─── Recorded information ───

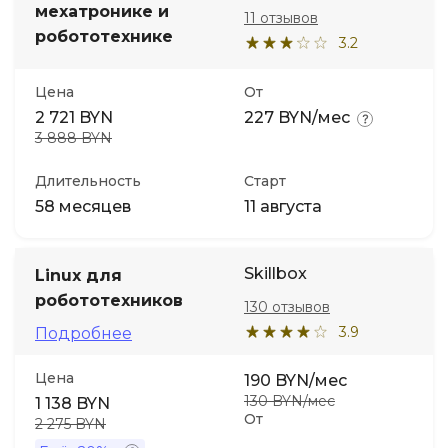
мехатронике и
11 отзывов
робототехнике
3.2
Цена
От
2 721 BYN
227 BYN/мес
3 888 BYN
Длительность
Старт
58 месяцев
11 августа
Skillbox
Linux для
робототехников
130 отзывов
3.9
Подробнее
Цена
190 BYN/мес
130 BYN/мес
1 138 BYN
От
2 275 BYN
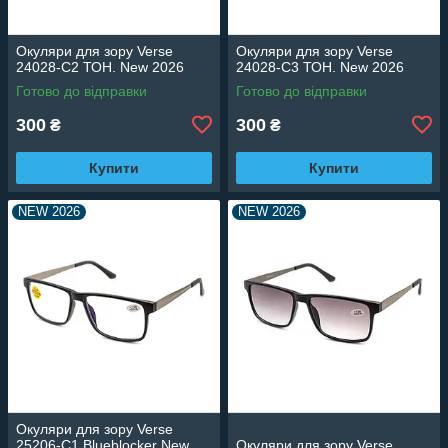
Окуляри для зору Verse
Окуляри для зору Verse
24028-C2 ТОН. New 2026
24028-C3 ТОН. New 2026
Готово до відправки
Готово до відправки
300
300
₴
₴
Купити
Купити
NEW 2026
NEW 2026
Окуляри для зору Verse
25206-C1 Blueblocker New
Окуляри для зору Verse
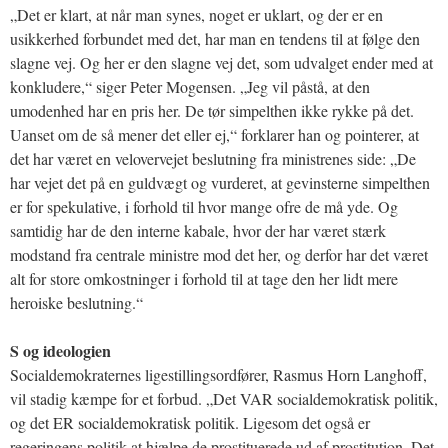
„Det er klart, at når man synes, noget er uklart, og der er en
usikkerhed forbundet med det, har man en tendens til at følge den
slagne vej. Og her er den slagne vej det, som udvalget ender med at
konkludere,“ siger Peter Mogensen. „Jeg vil påstå, at den
umodenhed har en pris her. De tør simpelthen ikke rykke på det.
Uanset om de så mener det eller ej,“ forklarer han og pointerer, at
det har været en velovervejet beslutning fra ministrenes side: „De
har vejet det på en guldvægt og vurderet, at gevinsterne simpelthen
er for spekulative, i forhold til hvor mange ofre de må yde. Og
samtidig har de den interne kabale, hvor der har været stærk
modstand fra centrale ministre mod det her, og derfor har det været
alt for store omkostninger i forhold til at tage den her lidt mere
heroiske beslutning.“
S og ideologien
Socialdemokraternes ligestillingsordfører, Rasmus Horn Langhoff,
vil stadig kæmpe for et forbud. „Det VAR socialdemokratisk politik,
og det ER socialdemokratisk politik. Ligesom det også er
regeringens politik at hjælpe de prostituerede ud af prostitution. Det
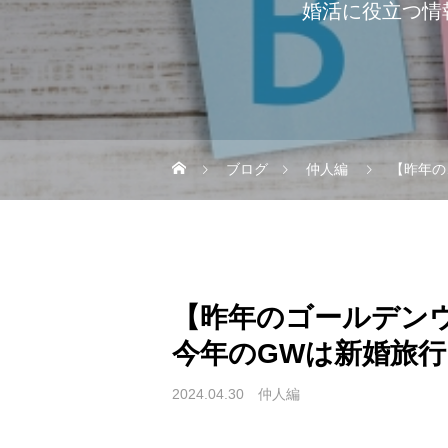
婚活に役立つ情
ブログ
仲人編
【昨年の
【昨年のゴールデン
今年のGWは新婚旅行
2024.04.30
仲人編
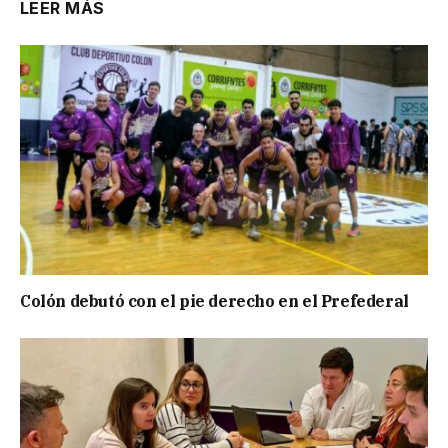
LEER MÁS
Colón debutó con el pie derecho en el Prefederal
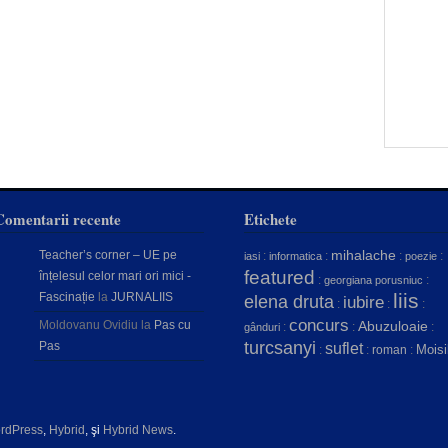
Comentarii recente
Etichete
mihalache
Teacher’s corner – UE pe
:
:
:
:
iasi
informatica
poezie
featured
înțelesul celor mari ori mici -
:
:
georgiana porusniuc
liis
Fascinație
la
JURNALIIS
elena druta
iubire
:
:
:
concurs
Moldovanu Ovidiu
la
Pas cu
Abuzuloaie
:
:
:
gânduri
turcsanyi
Pas
suflet
Moisi
:
:
roman
:
rdPress
,
Hybrid
, şi
Hybrid News
.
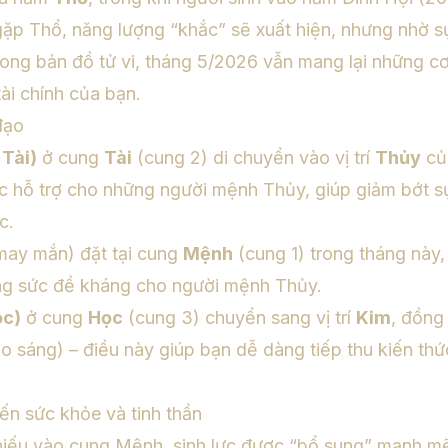
ặp Thổ, năng lượng “khắc” sẽ xuất hiện, nhưng nhờ s
ong bản đồ tử vi, tháng 5/2026 vẫn mang lại những c
tài chính của bạn.
đạo
Tài)
ở cung
Tài
(cung 2) di chuyển vào vị trí
Thủy
của
úc hỗ trợ cho những người mệnh Thủy, giúp giảm bớt 
c.
may mắn) đặt tại cung
Mệnh
(cung 1) trong tháng này
ng sức đề kháng cho người mệnh Thủy.
ọc)
ở cung
Học
(cung 3) chuyển sang vị trí
Kim
, đồng
o sáng) – điều này giúp bạn dễ dàng tiếp thu kiến thứ
ến sức khỏe và tinh thần
iếu vào cung Mệnh, sinh lực được “bổ sung” mạnh mẽ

───

Job: Starting at the line that contains "(cung 2) di chuyển vào vị trí", write out every line through the last one in the data above, exactly as it stands.

Answer to this problem:
(cung 2) di chuyển vào vị trí
Thủy
của
úc hỗ trợ cho những người mệnh Thủy, giúp giảm bớt 
c.
may mắn) đặt tại cung
Mệnh
(cung 1) trong tháng này
ng sức đề kháng cho người mệnh Thủy.
ọc)
ở cung
Học
(cung 3) chuyển sang vị trí
Kim
, đồng
o sáng) – điều này giúp bạn dễ dàng tiếp thu kiến thứ
ến sức khỏe và tinh thần
iếu vào cung Mệnh, sinh lực được “bổ sung” mạnh mẽ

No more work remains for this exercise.